Task to carry out
Return every line in the listing below that contains the string "anche". Matches must have the same uppercase and lowercase letters.
** Opening Provided records block **
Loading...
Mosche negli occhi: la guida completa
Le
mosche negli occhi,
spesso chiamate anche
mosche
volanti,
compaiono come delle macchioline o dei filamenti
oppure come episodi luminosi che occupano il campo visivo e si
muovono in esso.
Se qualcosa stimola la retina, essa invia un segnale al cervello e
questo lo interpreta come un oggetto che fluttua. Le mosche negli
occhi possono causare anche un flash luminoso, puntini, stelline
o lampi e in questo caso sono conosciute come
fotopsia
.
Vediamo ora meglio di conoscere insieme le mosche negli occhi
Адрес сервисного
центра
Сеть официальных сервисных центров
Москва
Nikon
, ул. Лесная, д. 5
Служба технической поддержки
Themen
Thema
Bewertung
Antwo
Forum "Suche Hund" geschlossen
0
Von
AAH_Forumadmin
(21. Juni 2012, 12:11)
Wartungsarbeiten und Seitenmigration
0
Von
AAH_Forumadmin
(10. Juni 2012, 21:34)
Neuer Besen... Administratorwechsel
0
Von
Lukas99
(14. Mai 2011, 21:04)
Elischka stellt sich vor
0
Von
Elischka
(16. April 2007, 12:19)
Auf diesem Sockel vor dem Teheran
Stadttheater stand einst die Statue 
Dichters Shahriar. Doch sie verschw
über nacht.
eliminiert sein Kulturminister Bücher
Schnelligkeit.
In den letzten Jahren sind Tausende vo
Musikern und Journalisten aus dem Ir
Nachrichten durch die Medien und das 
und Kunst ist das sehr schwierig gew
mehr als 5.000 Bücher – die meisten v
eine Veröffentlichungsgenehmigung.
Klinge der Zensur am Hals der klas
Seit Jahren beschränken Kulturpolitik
** Closing Provided records block **
** Opening Provided records block **
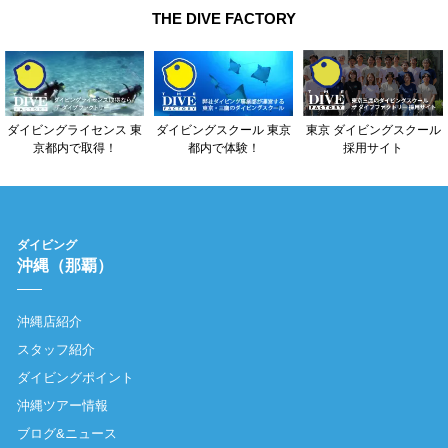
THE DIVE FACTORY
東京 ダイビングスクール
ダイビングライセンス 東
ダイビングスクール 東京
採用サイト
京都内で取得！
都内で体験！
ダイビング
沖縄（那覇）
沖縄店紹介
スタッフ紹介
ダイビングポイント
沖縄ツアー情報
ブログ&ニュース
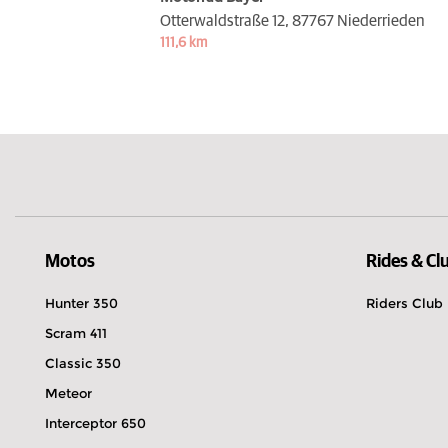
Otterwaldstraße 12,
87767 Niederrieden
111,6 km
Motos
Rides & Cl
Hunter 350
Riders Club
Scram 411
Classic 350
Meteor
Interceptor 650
** Closing Provided records block **
Response
spesso chiamate anche
occhi possono causare anche un flash luminoso, puntini, stelline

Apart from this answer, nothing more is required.